- Gazprom czy Łukoil pozornie zajmują się tylko zarabianiem pieniędzy, jednak propagują też tezę, że bez rosyjskiego gazu i surowców Europa nie da sobie rady. To nie jest działanie biznesowe, lecz oddziaływanie na świadomość odbiorcy - element działań hybrydowych - mówi ekspert Ośrodka Studiów Wschodnich Piotr Żochowski.
Piotr Żochowski przypomniał, że pod hasłem działań hybrydowych kryją się działania na rzecz destabilizacji sytuacji na wybranym przez agresora obszarze. Prowadzone niekoniecznie z użyciem siły militarnej.
Ekspert zaznaczył, że działania hybrydowe Rosji na terenie państw Unii Europejskiej, czy na obszarze Paktu Północnoatlantyckiego są tożsame. Wynikają one z przyjętych przez Rosję celów polityki zagranicznej. Jak podkreślił, chodzi o odzyskanie silnej pozycji Rosji w regionie, szczególnie w Europie, osłabienie pozycji USA i Sojuszu Północnoatlantyckiego, a w przypadku Unii Europejskiej, prowadzenie polityki z silniejszymi aktorami.

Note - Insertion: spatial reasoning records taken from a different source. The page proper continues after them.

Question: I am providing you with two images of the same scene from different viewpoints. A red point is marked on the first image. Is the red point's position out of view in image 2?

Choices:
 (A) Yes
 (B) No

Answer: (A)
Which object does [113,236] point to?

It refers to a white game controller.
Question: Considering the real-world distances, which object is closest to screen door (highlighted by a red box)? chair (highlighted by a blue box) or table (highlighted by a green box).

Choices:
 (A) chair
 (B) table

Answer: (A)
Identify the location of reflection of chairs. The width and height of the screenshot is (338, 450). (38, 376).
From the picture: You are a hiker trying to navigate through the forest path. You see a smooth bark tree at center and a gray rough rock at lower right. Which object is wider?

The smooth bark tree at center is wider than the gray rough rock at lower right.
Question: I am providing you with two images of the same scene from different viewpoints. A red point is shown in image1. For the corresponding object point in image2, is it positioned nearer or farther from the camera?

- Rosjanie, chcący odzyskać od lat pozycję mocarstwową, zdecydowali się na podejmowanie działań, które nie są w pełni zrozumiałe z naszego punktu widzenia. Państwa demokratyczne nie stosują takich metod - mówił Piotr Żochowski w wypowiedzi dla Polskiej Agencji Prasowej.
Jak zaznaczył, "gama środków, które możemy wykorzystać w bardzo złych intencjach, jest bardzo szeroka". "Nie są to tylko działania związane ze specyfiką służb specjalnych, czyli werbowanie agentury, sabotaż, ale również działanie w sferze politycznej, kulturalnej i społecznej".
"Przejąć kontrolę nad umysłami"
Żochowski tłumaczył, że "istotą działań rosyjskich jest ewidentne dążenie do przejęcia kontroli nad umysłami, osłabienie woli oporu, przekonanie, że interesy Rosji w Europie są w pełni zrozumiałe i konieczne do zaakceptowania".
- Od chwili objęcia urzędu prezydenckiego przez Władimira Putina Rosja zaczęła przygotowywać struktury państwowe, a także struktury gospodarcze, w tym kontekście myślę o oligarchach rosyjskich, do zaangażowania ich w aktywne działania poza granicami Rosji - powiedział Żochowski.
- Weźmy koncerny gospodarcze Gazprom, Łukoil, pozornie zajmują się tylko zarabianiem pieniędzy. Z drugiej strony musimy przypomnieć o lobbingu, jaki temu towarzyszy w Europie. Przekazywanie tezy, że bez gazu i surowców rosyjskich Europa nie wytrzyma, to też jest element działań hybrydowych. To nie jest działanie biznesowe, to jest oddziaływanie na świadomość odbiorcy - opisywał.
Do tego dochodzi całe spektrum działań, które - jak mówił - z pozoru wyglądają niewinnie. Jako przykład podał politykę historyczną Rosji. - Rosja próbuje przemycić lub pokazać światu swoją wersję historii. Chce przekonać, że ona jest prawdziwa - mówił. Podkreślił, że zaobserwować można wypieranie złej pamięci o Rosji sowieckiej. - Represje były, no tak się zdarzyło, ale również byliśmy ofiarami. To, co ostatnio zauważyłem w przekazie informacyjnym rosyjskim w kontekście Polski, to jest pokazywanie, że okres zaboru rosyjskiego był pewnym skokiem cywilizacyjnym dla nas, że bez zaboru rosyjskiego Polska nie podniosłaby swojego poziomu gospodarczego czy intelektualnego - powiedział.
Ekspert zwrócił także uwagę na aktywność rosyjskich ośrodków naukowych, która w jego cenie również mieści się w ramach szeroko rozumianych działań hybrydowych. Jak ocenił, kontakty z elitą naukową, opiniotwórczą innych państw sprzyjają wzmacnianiu wizerunku Rosji intelektualnej, przyjaznej, która nie jest agresywna.
- Ta praca przynosi czasami swoje efekty. To widać po pewnych opiniach ludzi, którzy często nie są związani z polityką, zaczynają mówić: musimy zrozumieć Rosję, konflikt z Rosją nie leży w naszym interesie, ona jest zbyt silna, my tej wojny nie wygramy. I to też jest długofalowe działanie rosyjskie - tłumaczył Żochowski.